States, Cities Likely to Slash Jobs As Stimulus Dwindles

The worst looks to be over for private-sector unemployment, but it may be just beginning for state and local government workers.

Job Losses
Job Losses

State and local government payrolls typically don’t decline much until a year after the beginning of a recession because budgets are already in place and fairly inflexible.

As a result, payrolls were stable in 2008 and a good part of 2009. But not anymore. Revenue-starved states are taking more drastic steps to balance budgets.

"This is a completely unprecedented crisis," says Ethan Pollack of the Economic Policy Institute. "The budget cuts are going to get more and more severe."

The main trigger will be the winding down of the massive America Recovery and Reinvestment Act, better know as the federal stimulus plan. Tepid to modest economic growth will also hurt.

"A lot of states didn’t go through with the layoffs that were expected because of the stimulus," says Christian Weller, who specializes in economics and public policy for the University of Massachusetts and the Center for American Progress.

The federal government is spending more, not less, so its workers won't be affected by the end of the stimulus program. Still, federal employees represent a relatively small percertage of all government workers, with state and local workers making up the biggest portion.

State and local payrolls peaked in August 2008. Between then and January 2010, 191,000 jobs have been lost, three-quarters of them at the local level.

If those numbers seem small, consider that by one estimate, some 256,000 government jobs have been saved by stimulus funding.

According to a recent survey by the National Association of State Budget Officers 23 states have resorted to layoffs, while 16 states have used furloughs—usually one day a month without pay.

“Without the Recovery Act, the numbers would be higher,” says Brian Sigritz, the group’s director of fiscal studies.

States have closed $89.9 billion in budget gaps for 2010, says Sigritz.

Through fiscal 2010, states will receive $150 billion in funds from the stimulus package. About $70 billion has been spent so far.

"The Recovery Act is insufficient," says Pollack. Economists generally agree that the funds cover about a third of the state budget gaps.

Most Medicaid funding expires at the end of 2010, while so-called stabilization funds will pay out at smaller rates through the first half of 2011. Only about $40 billion in such federal transfers is expected in 2011.

Meanwhile, states are running out of accounting tricks to meet balanced budget laws.

"States are going to worry more about improving their credit quality to sell more debt and raise more money," says Hastings. “And that means cutting spending. What they have been doing is avoiding some of the ugly stuff.”

Pollack says that there’s a “direct correlation between the loss of public sector jobs and private sector ones, especially in the services area.
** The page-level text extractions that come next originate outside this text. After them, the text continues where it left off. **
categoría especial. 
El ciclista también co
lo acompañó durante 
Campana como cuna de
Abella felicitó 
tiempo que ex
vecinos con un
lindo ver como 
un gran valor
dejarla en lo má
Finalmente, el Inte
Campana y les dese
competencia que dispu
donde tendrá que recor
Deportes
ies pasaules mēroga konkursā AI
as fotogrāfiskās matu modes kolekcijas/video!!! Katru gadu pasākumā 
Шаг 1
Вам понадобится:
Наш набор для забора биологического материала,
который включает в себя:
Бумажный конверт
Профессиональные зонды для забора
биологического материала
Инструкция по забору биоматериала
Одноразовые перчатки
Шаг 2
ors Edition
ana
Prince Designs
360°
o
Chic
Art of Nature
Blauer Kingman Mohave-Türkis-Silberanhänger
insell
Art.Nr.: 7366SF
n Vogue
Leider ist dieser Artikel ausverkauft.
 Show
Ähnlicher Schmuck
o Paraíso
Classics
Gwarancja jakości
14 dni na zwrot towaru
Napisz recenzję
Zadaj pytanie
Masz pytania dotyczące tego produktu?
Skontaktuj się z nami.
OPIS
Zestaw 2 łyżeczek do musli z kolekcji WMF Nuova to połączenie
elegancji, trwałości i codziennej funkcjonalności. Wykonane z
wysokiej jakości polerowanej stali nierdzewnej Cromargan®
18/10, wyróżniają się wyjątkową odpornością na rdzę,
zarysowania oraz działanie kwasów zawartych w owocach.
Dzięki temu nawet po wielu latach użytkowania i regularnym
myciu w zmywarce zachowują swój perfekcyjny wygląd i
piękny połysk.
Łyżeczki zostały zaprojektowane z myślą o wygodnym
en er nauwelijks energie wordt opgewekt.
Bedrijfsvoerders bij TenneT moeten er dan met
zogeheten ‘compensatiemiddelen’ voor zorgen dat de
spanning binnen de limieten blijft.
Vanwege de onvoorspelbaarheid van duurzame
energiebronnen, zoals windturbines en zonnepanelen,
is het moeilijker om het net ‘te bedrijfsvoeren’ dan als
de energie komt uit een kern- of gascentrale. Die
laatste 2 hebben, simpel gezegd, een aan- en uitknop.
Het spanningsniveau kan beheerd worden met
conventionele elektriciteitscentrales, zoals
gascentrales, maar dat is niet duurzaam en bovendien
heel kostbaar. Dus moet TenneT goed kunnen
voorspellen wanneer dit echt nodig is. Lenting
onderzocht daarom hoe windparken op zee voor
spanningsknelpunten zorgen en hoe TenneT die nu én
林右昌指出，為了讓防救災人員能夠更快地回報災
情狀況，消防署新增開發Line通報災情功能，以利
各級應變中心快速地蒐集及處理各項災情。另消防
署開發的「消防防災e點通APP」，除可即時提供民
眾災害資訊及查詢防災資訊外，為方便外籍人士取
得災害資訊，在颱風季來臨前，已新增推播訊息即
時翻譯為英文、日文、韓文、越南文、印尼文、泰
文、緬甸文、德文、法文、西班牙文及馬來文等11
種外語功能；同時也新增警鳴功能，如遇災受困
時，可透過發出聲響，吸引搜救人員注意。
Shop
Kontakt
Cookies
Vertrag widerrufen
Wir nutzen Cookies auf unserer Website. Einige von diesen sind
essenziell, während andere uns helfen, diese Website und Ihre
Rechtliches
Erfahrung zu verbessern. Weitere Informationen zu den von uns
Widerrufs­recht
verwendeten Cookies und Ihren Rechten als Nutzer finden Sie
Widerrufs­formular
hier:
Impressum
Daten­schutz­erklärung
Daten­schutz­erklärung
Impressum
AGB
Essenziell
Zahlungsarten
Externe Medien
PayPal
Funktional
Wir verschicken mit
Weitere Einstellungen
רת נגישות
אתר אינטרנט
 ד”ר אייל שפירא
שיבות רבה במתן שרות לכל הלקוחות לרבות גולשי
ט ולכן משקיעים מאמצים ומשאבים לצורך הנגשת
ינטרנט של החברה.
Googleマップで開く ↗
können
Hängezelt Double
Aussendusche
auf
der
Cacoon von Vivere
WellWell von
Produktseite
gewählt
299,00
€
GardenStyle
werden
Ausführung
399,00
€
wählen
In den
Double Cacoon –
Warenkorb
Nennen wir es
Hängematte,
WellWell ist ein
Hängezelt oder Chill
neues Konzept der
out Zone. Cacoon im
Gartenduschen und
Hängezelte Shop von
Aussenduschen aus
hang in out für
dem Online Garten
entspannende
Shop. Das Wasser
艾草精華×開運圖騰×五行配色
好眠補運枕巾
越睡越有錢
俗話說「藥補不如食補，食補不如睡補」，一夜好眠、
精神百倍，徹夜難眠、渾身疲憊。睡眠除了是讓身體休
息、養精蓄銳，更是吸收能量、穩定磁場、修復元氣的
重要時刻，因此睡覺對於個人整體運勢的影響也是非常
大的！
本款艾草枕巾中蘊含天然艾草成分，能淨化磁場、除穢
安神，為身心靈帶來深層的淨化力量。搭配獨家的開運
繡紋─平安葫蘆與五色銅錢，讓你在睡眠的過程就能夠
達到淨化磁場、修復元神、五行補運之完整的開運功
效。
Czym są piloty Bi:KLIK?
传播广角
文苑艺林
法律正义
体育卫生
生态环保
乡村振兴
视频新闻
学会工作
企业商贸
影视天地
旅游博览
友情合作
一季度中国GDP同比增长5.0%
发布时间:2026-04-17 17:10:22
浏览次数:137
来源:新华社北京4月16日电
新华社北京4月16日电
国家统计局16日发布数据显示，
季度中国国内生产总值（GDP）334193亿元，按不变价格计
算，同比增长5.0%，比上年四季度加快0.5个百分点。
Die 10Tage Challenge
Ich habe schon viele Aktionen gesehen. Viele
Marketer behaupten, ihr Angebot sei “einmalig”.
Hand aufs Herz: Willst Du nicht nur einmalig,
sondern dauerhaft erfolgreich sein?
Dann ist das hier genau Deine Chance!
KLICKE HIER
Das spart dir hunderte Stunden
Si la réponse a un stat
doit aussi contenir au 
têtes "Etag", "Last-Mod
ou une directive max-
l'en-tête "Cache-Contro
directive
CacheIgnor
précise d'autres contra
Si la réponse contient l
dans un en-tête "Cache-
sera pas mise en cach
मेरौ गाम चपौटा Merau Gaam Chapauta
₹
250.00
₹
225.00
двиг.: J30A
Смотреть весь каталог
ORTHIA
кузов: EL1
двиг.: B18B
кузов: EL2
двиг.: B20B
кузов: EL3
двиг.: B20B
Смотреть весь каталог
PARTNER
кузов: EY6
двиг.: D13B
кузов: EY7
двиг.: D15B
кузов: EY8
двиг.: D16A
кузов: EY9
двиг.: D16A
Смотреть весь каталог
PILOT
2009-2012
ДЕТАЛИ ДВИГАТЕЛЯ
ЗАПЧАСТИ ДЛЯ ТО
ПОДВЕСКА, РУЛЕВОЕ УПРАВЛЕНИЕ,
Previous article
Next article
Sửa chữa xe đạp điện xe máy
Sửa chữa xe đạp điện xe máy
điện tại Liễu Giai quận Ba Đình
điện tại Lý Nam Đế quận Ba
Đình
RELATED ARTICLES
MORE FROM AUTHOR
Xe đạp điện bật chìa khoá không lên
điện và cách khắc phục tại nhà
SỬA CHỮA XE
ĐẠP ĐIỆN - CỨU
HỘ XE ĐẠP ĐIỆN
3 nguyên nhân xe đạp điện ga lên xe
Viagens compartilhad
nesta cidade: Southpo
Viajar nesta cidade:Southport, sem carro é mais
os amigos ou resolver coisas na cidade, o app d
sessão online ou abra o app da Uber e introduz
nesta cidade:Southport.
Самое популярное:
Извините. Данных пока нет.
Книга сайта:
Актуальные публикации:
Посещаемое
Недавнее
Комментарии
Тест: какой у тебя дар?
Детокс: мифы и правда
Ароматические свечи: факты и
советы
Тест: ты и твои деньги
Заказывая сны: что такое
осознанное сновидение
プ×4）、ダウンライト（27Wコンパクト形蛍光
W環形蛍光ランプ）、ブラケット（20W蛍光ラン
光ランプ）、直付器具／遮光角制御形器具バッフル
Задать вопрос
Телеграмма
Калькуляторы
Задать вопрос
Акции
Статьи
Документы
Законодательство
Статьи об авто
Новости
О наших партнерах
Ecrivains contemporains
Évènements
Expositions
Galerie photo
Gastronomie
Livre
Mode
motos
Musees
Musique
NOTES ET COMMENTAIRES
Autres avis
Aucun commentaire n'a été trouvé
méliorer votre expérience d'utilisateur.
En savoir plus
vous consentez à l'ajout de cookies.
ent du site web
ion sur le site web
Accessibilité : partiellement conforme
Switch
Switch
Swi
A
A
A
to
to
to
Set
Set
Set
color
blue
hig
The jobs that suffer the most are private sector jobs.”

States, like corporations, have also discovered outsourcing.

Pollack estimates that about 60-percent of the jobs saved through federal aid to the states has been in the private sector, through spending on such things as road and bridge repair.

The Center on Budget and Policy Priorities estimates than without federal additional aid, states will implement budget cuts that will cost 900,000 private and public sector jobs in 2011 alone.

"The impact will be worse," says Elizabeth McNichols, a senior fellow at the center.

Budgets planning for fiscal year 2011, when states face an estimated $180-billion gap, is now underway. Thirty governors have already proposed budgets, which typically take effect July 1 (The federal budget starts Oct. 1)

According to the center's March 2010 report, South Carolina's governor has proposed reducing the department of education staff by ten percent; Hawaii is looking at about 1200 job cuts; and Wyoming is considering a 50-percent reduction in aid for local governments.
On the local level, the Los Angeles, Calif. United School District says its worst-case budget plan is for 8,000 layoffs, according to a recent report by the National Conference of State Legislators.
Reduced government spending will cut one way, while higher fees and state and local taxes cur another, taking a bite out of discretionary consumer spending. Sales tax revenue will suffer as a result.

State budget recoveries tend to lag the end of a recession by a year or two. In the 25 months following the end of the short and shallow 2001 recession, states cut 71,000, according to the Center on Budget Studies and Priorities

Under the current plan, stimulus funding will be long gone. State budget officers have a name for the moment when it runs out.

"They call it the cliff," says Sigritz.